### Assigned task
Copy out the listing below exactly, please, and skip any pictures.
*** Data for the task ***
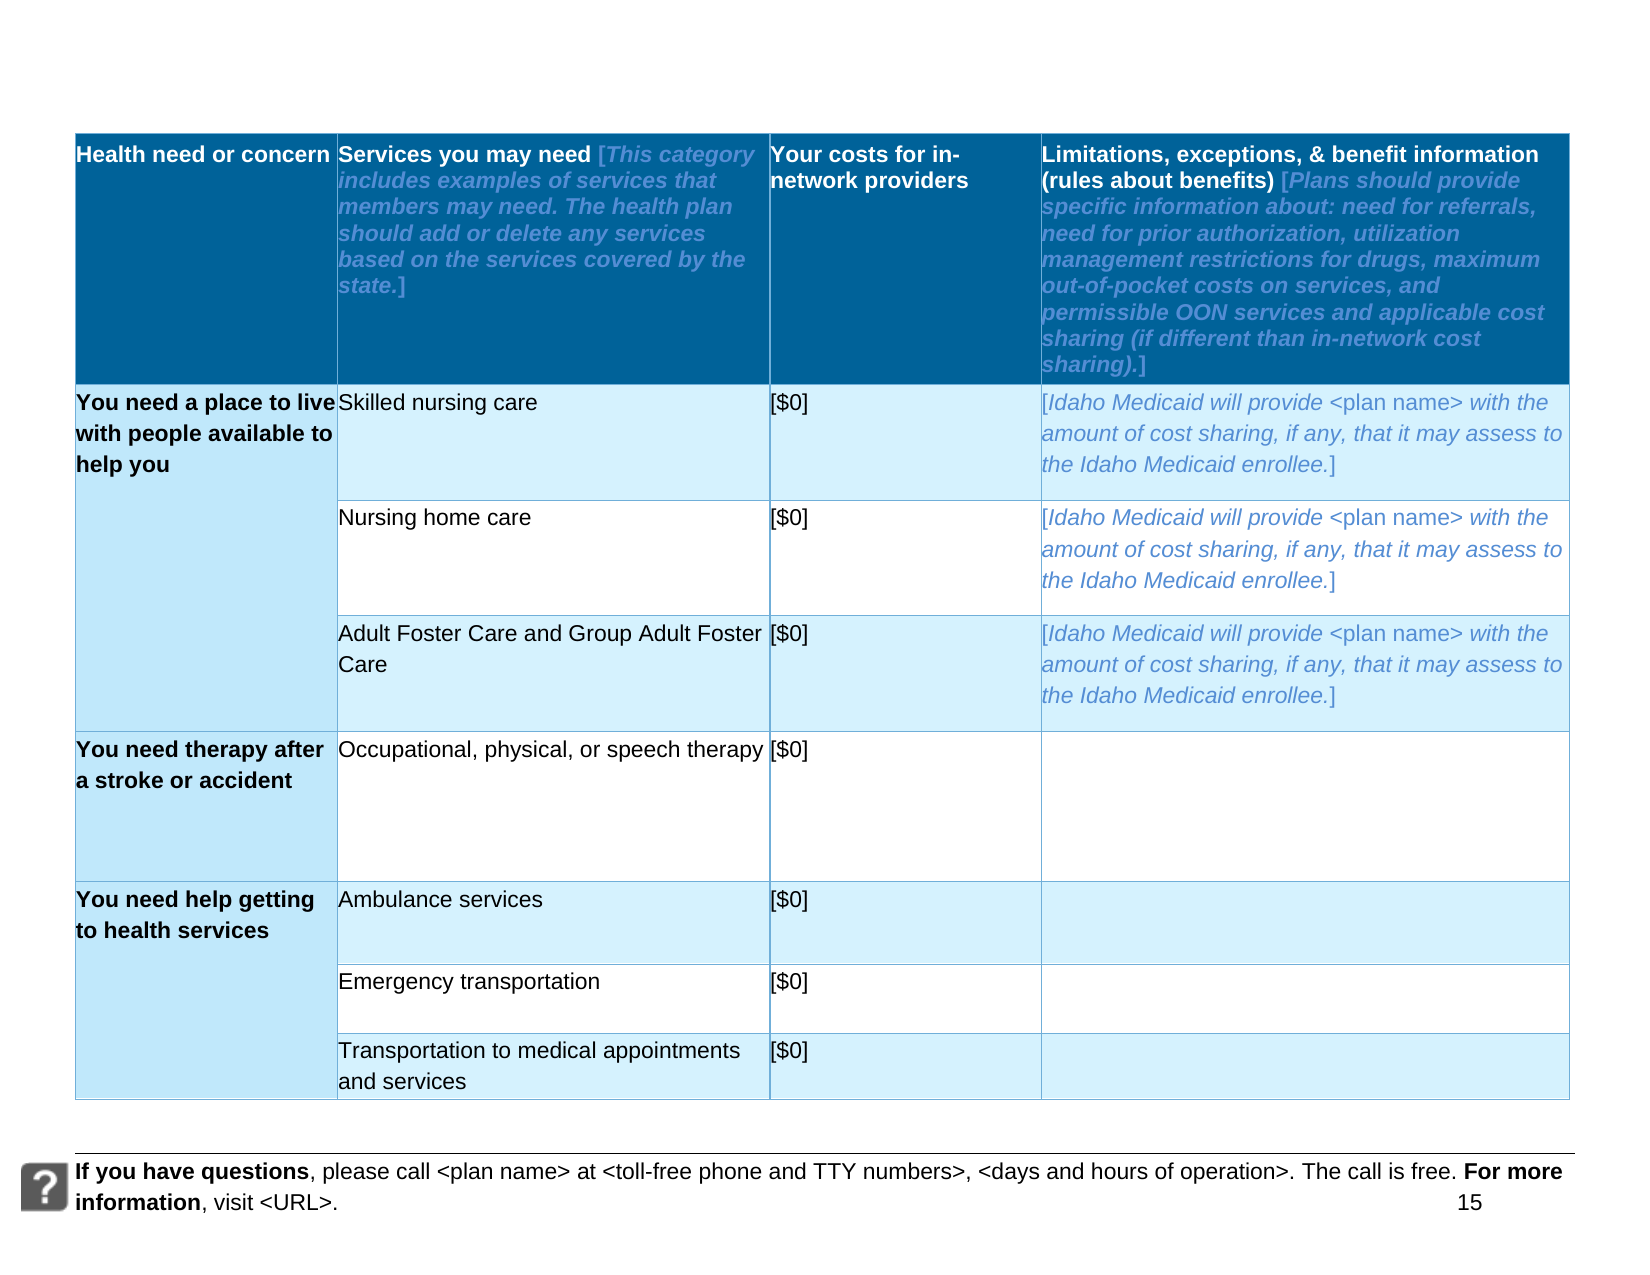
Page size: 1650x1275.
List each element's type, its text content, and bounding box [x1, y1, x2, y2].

table_cell [$0] [771, 385, 1041, 500]
table_cell Ambulance services [338, 882, 769, 963]
table_cell Skilled nursing care [338, 385, 769, 500]
table_cell [1042, 882, 1569, 963]
table_cell Adult Foster Care and Group Adult Foster Care [338, 616, 769, 731]
table_cell [1042, 965, 1569, 1032]
table_cell [$0] [771, 732, 1041, 881]
table_cell [Idaho Medicaid will provide <plan name> with the amount of cost sharing, if any, that it may assess to the Idaho Medicaid enrollee.] [1042, 616, 1569, 731]
table_header Services you may need [This category includes examples of services that members may need. The health plan should add or delete any services based on the services covered by the state.] [338, 134, 769, 384]
table_cell [Idaho Medicaid will provide <plan name> with the amount of cost sharing, if any, that it may assess to the Idaho Medicaid enrollee.] [1042, 385, 1569, 500]
table_cell You need a place to live with people available to help you [76, 385, 337, 731]
table_header Your costs for in-network providers [771, 134, 1041, 384]
table_cell You need therapy after a stroke or accident [76, 732, 337, 881]
table_cell [1042, 1034, 1569, 1098]
table_cell [Idaho Medicaid will provide <plan name> with the amount of cost sharing, if any, that it may assess to the Idaho Medicaid enrollee.] [1042, 501, 1569, 615]
table_cell Nursing home care [338, 501, 769, 615]
table_cell [$0] [771, 882, 1041, 963]
table_cell [$0] [771, 965, 1041, 1032]
table_cell Transportation to medical appointments and services [338, 1034, 769, 1098]
table_cell [$0] [771, 1034, 1041, 1098]
table_cell You need help getting to health services [76, 882, 337, 1098]
table_cell [$0] [771, 616, 1041, 731]
table_cell Occupational, physical, or speech therapy [338, 732, 769, 881]
table_cell [$0] [771, 501, 1041, 615]
picture [21, 1162, 70, 1213]
table_header Limitations, exceptions, & benefit information (rules about benefits) [Plans should provide specific information about: need for referrals, need for prior authorization, utilization management restrictions for drugs, maximum out-of-pocket costs on services, and permissible OON services and applicable cost sharing (if different than in-network cost sharing).] [1042, 134, 1569, 384]
table_cell Emergency transportation [338, 965, 769, 1032]
table_cell [1042, 732, 1569, 881]
table_header Health need or concern [76, 134, 337, 384]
*** End of Data for the task ***
### Output of the task
Page size: 1650x1275.
List each element's type, its text content, and bounding box [x1, y1, x2, y2].

table_cell [$0] [771, 385, 1041, 500]
table_cell Ambulance services [338, 882, 769, 963]
table_cell Skilled nursing care [338, 385, 769, 500]
table_cell [1042, 882, 1569, 963]
table_cell Adult Foster Care and Group Adult Foster Care [338, 616, 769, 731]
table_cell [1042, 965, 1569, 1032]
table_cell [$0] [771, 732, 1041, 881]
table_cell [Idaho Medicaid will provide <plan name> with the amount of cost sharing, if any, that it may assess to the Idaho Medicaid enrollee.] [1042, 616, 1569, 731]
table_header Services you may need [This category includes examples of services that members may need. The health plan should add or delete any services based on the services covered by the state.] [338, 134, 769, 384]
table_cell [Idaho Medicaid will provide <plan name> with the amount of cost sharing, if any, that it may assess to the Idaho Medicaid enrollee.] [1042, 385, 1569, 500]
table_cell You need a place to live with people available to help you [76, 385, 337, 731]
table_header Your costs for in-network providers [771, 134, 1041, 384]
table_cell You need therapy after a stroke or accident [76, 732, 337, 881]
table_cell [1042, 1034, 1569, 1098]
table_cell [Idaho Medicaid will provide <plan name> with the amount of cost sharing, if any, that it may assess to the Idaho Medicaid enrollee.] [1042, 501, 1569, 615]
table_cell Nursing home care [338, 501, 769, 615]
table_cell [$0] [771, 882, 1041, 963]
table_cell [$0] [771, 965, 1041, 1032]
table_cell Transportation to medical appointments and services [338, 1034, 769, 1098]
table_cell [$0] [771, 1034, 1041, 1098]
table_cell You need help getting to health services [76, 882, 337, 1098]
table_cell [$0] [771, 616, 1041, 731]
table_cell Occupational, physical, or speech therapy [338, 732, 769, 881]
table_cell [$0] [771, 501, 1041, 615]
picture [21, 1162, 70, 1213]
table_header Limitations, exceptions, & benefit information (rules about benefits) [Plans should provide specific information about: need for referrals, need for prior authorization, utilization management restrictions for drugs, maximum out-of-pocket costs on services, and permissible OON services and applicable cost sharing (if different than in-network cost sharing).] [1042, 134, 1569, 384]
table_cell Emergency transportation [338, 965, 769, 1032]
table_cell [1042, 732, 1569, 881]
table_header Health need or concern [76, 134, 337, 384]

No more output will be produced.